Smooth and warm it lay in the hand of Konojo. And he went his way to the garden house. At the hour of the rat the young samurai threw down his book of verse, laid himself upon his bed, and blew out his light. And the selfsame moment he heard a wandering step without.

“And who may it be that visits the garden house by night?” said Konojo, and he wondered. About and about went the wandering feet till at length they stayed, and the door was touched with an uncertain hand.

“Konojo! Konojo!”

“What is it?” said the samurai.

“Open, open; I am afraid.”

“Who are you, and why are you afraid?”

“I am afraid of the night. I am the daughter of Hasunuma the samurai.... Open to me for the love of the gods.”

Konojo undid the latch and slid back the door of the garden house to find a slender and drooping lady upon the threshold. He could not see her face, for she held her long sleeve so as to hide it from him; but she swayed and trembled, and her frail shoulders shook with sobbing.

“Let me in,” she moaned, and forthwith entered the garden house.

Half smiling and much perplexed, Konojo asked her:

“Are you Aiyamé, whom they call the Lady of the South Wind?”

“I am she.”

“Lady, you do me much honour.”

“The comb!” she said, “the golden comb!”

As she said this, she threw the veil from her face, and taking the robe of Konojo in both her little hands, she looked into his eyes as though she would draw forth his very soul. The lady was brown and quick and light. Her eyes and her lips were made for laughing, and passing strange she looked in the guise that she wore then.
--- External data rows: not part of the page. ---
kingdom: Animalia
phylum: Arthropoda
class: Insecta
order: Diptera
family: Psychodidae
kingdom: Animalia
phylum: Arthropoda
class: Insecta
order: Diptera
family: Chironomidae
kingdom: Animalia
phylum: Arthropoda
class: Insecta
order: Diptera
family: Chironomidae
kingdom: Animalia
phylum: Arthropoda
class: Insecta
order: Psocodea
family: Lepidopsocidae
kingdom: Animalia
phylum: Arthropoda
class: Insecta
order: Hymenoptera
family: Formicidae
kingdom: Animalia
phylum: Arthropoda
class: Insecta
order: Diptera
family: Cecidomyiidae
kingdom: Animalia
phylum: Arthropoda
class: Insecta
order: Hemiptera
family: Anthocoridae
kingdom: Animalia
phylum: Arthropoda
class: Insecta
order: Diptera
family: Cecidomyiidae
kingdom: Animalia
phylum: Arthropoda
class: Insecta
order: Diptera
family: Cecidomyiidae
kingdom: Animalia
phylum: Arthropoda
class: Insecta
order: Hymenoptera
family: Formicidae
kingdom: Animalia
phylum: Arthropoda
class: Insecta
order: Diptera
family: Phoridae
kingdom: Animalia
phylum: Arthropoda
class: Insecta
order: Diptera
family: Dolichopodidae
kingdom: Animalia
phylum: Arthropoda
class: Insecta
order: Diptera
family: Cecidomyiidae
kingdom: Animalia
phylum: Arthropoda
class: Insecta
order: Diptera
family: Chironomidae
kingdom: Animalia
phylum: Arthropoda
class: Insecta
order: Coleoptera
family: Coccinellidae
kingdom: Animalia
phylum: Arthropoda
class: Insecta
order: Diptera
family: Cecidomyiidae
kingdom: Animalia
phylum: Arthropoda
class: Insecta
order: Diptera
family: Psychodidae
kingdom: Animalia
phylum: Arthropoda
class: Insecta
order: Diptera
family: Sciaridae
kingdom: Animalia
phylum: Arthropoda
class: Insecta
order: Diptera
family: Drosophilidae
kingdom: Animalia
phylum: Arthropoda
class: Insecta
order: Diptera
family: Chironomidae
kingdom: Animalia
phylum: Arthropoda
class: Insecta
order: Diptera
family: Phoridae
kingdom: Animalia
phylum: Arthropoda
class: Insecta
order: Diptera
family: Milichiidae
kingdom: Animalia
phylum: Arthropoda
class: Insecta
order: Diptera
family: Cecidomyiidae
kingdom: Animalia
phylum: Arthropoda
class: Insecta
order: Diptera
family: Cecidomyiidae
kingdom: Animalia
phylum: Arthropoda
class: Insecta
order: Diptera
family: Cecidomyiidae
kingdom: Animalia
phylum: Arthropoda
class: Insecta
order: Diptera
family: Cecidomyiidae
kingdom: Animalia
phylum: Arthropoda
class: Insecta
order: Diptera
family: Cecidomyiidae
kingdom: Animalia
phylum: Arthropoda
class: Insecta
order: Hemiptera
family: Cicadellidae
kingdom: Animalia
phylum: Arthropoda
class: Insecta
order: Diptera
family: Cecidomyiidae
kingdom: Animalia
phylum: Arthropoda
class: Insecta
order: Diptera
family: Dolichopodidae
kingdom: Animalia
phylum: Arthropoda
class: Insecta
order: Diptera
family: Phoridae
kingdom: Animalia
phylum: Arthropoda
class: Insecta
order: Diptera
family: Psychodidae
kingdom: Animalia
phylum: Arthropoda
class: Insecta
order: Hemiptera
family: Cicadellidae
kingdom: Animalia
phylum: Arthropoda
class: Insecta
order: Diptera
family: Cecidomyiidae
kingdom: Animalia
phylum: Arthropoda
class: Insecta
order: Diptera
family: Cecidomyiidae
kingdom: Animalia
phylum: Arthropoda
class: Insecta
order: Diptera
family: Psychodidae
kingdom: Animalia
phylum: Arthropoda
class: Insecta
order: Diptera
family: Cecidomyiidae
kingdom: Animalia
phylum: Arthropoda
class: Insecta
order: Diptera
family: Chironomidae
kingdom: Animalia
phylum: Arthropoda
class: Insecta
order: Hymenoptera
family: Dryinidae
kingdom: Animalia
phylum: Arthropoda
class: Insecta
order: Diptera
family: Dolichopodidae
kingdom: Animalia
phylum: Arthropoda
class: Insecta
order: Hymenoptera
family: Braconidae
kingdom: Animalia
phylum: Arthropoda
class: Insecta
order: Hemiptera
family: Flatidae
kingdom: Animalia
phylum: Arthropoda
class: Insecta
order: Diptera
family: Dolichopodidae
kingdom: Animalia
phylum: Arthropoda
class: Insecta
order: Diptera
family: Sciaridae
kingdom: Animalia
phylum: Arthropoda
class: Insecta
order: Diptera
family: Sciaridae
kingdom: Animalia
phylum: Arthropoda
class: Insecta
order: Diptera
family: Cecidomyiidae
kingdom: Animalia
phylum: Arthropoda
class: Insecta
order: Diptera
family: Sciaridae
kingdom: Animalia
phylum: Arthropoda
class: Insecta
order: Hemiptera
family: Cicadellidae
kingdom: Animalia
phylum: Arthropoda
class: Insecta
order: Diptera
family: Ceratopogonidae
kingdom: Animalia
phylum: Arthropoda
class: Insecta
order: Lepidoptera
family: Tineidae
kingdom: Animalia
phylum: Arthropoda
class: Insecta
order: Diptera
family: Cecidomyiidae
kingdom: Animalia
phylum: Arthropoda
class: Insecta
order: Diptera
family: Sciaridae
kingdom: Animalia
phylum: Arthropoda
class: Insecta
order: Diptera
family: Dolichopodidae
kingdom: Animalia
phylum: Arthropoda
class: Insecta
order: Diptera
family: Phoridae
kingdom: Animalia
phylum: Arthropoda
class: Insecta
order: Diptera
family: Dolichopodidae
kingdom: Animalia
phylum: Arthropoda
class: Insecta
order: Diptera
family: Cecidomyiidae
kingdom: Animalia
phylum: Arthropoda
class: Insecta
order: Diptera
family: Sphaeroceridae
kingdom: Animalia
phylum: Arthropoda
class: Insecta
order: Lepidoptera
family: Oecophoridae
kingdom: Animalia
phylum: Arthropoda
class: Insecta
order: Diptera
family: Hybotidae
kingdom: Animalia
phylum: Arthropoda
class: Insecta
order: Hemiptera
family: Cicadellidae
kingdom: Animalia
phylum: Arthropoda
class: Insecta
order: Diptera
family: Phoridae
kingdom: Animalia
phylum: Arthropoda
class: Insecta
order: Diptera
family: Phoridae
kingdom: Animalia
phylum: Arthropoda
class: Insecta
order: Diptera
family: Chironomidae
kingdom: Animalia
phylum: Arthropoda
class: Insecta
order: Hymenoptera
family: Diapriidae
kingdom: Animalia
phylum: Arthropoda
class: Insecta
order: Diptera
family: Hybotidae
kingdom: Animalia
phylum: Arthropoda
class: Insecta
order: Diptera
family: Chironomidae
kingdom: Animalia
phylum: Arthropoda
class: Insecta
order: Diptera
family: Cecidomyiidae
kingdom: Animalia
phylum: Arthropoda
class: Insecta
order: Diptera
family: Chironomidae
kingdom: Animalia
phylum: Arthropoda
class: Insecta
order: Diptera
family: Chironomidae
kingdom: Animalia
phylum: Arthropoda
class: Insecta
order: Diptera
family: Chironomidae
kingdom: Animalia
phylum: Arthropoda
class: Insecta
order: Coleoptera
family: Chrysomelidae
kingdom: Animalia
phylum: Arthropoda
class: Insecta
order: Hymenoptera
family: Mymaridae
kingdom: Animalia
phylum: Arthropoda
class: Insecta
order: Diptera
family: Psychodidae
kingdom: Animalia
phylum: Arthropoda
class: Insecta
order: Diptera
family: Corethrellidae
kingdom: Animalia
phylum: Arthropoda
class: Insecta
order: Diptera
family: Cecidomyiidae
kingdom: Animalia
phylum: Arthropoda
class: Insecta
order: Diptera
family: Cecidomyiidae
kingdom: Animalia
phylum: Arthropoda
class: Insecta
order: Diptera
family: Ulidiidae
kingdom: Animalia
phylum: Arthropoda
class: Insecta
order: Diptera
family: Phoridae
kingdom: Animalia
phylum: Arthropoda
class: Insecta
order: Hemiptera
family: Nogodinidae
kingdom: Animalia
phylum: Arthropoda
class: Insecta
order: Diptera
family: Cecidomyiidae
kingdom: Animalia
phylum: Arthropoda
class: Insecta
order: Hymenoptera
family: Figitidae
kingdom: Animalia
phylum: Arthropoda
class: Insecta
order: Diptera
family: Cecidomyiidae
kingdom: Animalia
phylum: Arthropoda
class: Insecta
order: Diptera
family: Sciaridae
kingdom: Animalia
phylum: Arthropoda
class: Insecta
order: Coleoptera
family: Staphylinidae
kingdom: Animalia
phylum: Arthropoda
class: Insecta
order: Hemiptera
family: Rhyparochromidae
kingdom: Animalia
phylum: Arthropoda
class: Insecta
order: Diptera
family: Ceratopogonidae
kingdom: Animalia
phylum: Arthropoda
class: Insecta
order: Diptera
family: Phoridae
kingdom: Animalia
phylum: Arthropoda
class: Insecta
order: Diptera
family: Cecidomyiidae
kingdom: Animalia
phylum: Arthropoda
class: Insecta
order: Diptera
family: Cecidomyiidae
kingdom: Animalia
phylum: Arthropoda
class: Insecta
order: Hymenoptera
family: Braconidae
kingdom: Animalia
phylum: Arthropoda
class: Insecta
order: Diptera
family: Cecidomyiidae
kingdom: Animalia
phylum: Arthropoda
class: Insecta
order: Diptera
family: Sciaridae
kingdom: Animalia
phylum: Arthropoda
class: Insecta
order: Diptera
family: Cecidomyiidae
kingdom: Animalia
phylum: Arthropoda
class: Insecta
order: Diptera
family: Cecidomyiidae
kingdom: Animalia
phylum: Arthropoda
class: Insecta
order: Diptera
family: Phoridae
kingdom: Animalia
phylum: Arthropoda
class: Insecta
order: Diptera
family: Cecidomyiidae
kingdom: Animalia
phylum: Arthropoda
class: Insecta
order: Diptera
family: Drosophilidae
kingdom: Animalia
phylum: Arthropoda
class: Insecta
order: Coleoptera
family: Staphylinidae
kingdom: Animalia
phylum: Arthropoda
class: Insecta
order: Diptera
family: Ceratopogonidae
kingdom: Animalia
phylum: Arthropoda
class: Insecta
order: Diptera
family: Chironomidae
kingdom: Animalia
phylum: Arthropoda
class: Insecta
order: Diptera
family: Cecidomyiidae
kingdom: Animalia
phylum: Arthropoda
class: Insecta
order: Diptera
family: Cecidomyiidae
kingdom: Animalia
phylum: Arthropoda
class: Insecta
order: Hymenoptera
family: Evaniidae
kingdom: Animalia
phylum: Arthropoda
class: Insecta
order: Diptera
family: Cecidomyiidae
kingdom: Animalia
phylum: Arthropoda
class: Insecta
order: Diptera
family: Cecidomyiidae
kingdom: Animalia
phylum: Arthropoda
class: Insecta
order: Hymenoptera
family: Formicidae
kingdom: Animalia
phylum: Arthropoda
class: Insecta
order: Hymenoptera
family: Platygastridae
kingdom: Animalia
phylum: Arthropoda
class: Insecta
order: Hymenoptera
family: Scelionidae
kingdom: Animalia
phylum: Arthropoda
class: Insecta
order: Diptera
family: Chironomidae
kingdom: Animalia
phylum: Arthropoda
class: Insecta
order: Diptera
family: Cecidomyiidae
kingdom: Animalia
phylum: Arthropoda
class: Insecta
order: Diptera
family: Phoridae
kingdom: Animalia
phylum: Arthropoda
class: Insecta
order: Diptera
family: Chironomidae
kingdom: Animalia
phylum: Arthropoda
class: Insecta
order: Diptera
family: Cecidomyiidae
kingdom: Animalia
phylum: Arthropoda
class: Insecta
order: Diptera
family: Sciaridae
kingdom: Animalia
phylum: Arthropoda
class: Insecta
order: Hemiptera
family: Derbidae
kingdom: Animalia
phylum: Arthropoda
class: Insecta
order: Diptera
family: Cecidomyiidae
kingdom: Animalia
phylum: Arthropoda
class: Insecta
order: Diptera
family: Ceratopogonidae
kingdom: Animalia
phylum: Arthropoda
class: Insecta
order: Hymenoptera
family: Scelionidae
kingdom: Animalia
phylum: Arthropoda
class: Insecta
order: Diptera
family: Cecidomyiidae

“The comb!” she said, “the golden comb!”

“I have it here,” said Konojo; “only let go my robe, and I will fetch it you.”

At this the lady cast herself down upon the white mats in a passion of bitter tears, and Konojo, poor unfortunate, pressed his hands together, quite beside himself.

“What to do?” he said; “what to do?”

At last he raised the lady in his arms, and stroked her little hand to comfort her.

“Lord,” she said, as simply as a child, “lord, do you love me?